L’occasione di questa riflessione, ne do merito, viene proprio dal servizio del Corriere del Mezzogiorno, sulla triste storia del Museo Castromediano a Lecce. Una museo di due istituzioni che comunica in grande stile e inaugura in pompa magna, ma che di fatto non c’è. Anzi c’è, ma è work in progress, come se questo bastasse a rassicurare i visitatori (parole del direttore). Allora perché non iniziare a comunicare quando c’erano i lavori di ristrutturazione, magari con un cantiere-evento? Parola misteriosa mi direte.

Amministratori pubblici, mettetevelo bene in mente. La comunicazione della PA e di qualunque istituzione pubblica ha il ruolo di trasferire ciò che c’è, che puoi toccare, vedere, insomma che puoi misurare. Tutto il resto è pura ricerca del consenso. È lo dico soprattutto perché la reputazione di una istituzione agli occhi dei cittadini, almeno nel nostro paese, non è certamente delle migliori. La reputazione è la tua traccia sociale, qualunque azione tu faccia, anche se apri un museo vuoto e peggio se lo comunichi.
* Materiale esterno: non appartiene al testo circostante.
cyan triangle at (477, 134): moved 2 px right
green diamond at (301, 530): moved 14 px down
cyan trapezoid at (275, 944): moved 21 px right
Ogni atto che compi è un atto reputazionale, che agisce sulla cosiddetta intention to buy (intenzione di acquisto).

Se comunico una cosa che non c’è, lo capisce anche un bambino, che stai dicendo una bugia.
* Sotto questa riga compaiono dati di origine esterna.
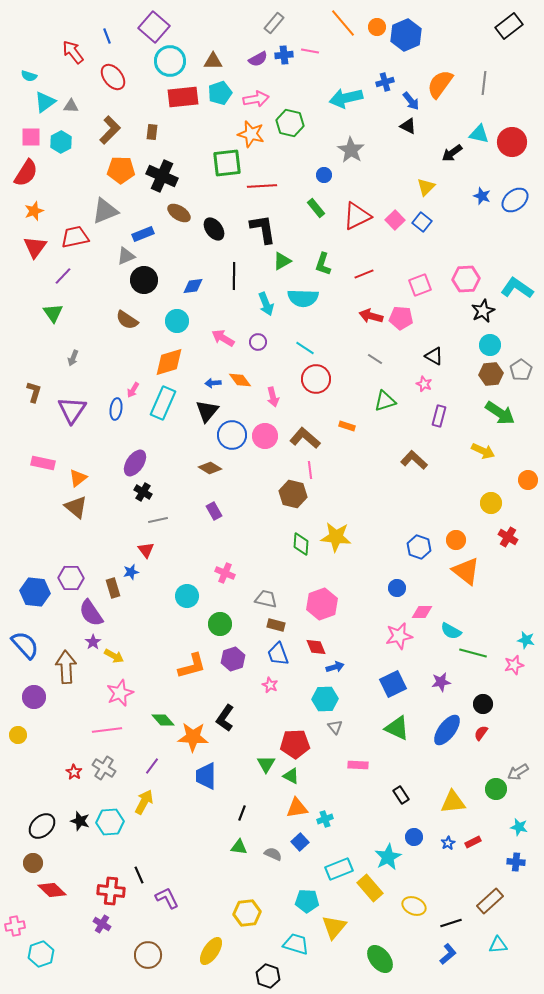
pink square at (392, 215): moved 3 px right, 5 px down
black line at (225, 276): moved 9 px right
Se comunico quello che voglio diventare, sto mentendo è sto disattendendo come PA proprio alla funzione di credibilità e autorevolezza delle istituzioni, in fondo alimentandone il distacco del cittadino. Ne abbiamo bisogno in tempi grami come questi? Non credo.

Ve la dico in altri termini: smettetela di comunicare prima di avere fatto concretamente qualcosa! La comunicazione deve generare aspirazioni non aspirare a qualcosa di indefinito o che peggio non esiste.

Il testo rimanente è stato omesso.